As discussed in Section 3, the PDF of the host signal can be different depending on the transform domain. In practice, due to different desired properties, different transform domains could be used for data hiding. Derivation and performance analyses of the ML decoder for SS embedding require the distribution of the host signal in a specific domain. In the following subsections, the ML decoders for SS and ISS embedding schemes in DCT and DFT domains are derived. It is worth mentioning that the ML decoder for the SS scheme in the DCT domain has been already proposed in [26].
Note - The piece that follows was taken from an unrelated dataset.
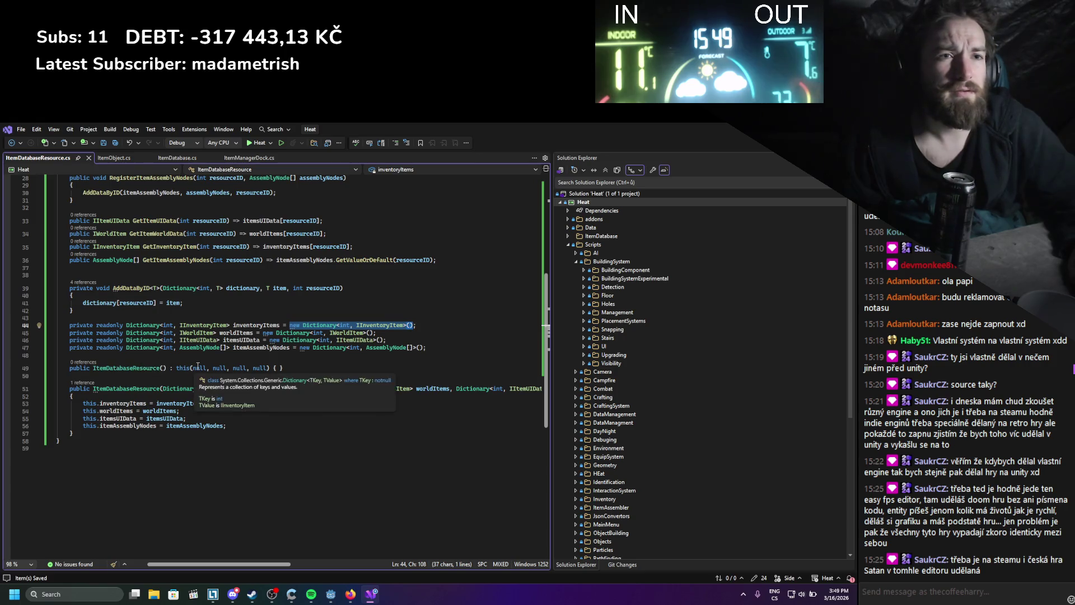
pyautogui.doubleClick(196, 368)
pyautogui.click(350, 594)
### 4.1. ML decoders in the DFT domain

One possible host signal for information hiding is the DFT magnitude domain. However, it is important to note that the SS (1) and ISS (5) embedding schemes can not be applied directly in this domain because of the special property of the magnitudes of the DFT coefficients, i.e., they should be always positive. To ensure the intuition that the watermarked signal should be always positive, we propose a modified SS embedding scheme in the DFT magnitude domain as follows

\mathbf{r}=\mathbf{x}+\mathbf{s}Ab+\mathbf{e},

(11)

where the insurance vector *e* = [*e*_{1}, *e*_{2}, ..., *e*_{
l
}]^{T}is designed to make *r*_{
i
}'s positive. More specifically, if *x*_{
i
}+ *s*_{
i
}*Ab* is positive, its corresponding element *e*_{
i
}is set to be zero; If *x*_{
i
}+ *s*_{
i
}*Ab* is negative, *e*_{
i
}= -*s*_{
i
}*Ab* is set to make *r*_{
i
}equal to *x*_{
i
}which is consequently positive. In summary, *e*_{
i
}in (11) can be formulated as

{e}_{i}=\left(-{s}_{i}Ab\right)u\left(-\left({x}_{i}+{s}_{i}Ab\right)\right).

(12)

The modified SS embedding scheme (11) and the vector **e** defined in (12) reveal that, for those coefficients where *e*_{
i
}> 0, the watermarked signal becomes *r*_{
i
}= *x*_{
i
}, meaning that the coefficient *r*_{
i
}does not convey information directly. However, because of the structure of the optimal decoder, which will be derived shortly, such *r*_{
i
}'*s* still could help for decoding. We also note that, for the modified SS scheme (11), by increasing the watermark amplitude *A*, the number of coefficients with *e*_{
i
}> 0 increases and consequently the number of watermarked coefficients decreases. Generally, the goal of this modified SS embedding scheme is to make all the watermarked coefficients positive.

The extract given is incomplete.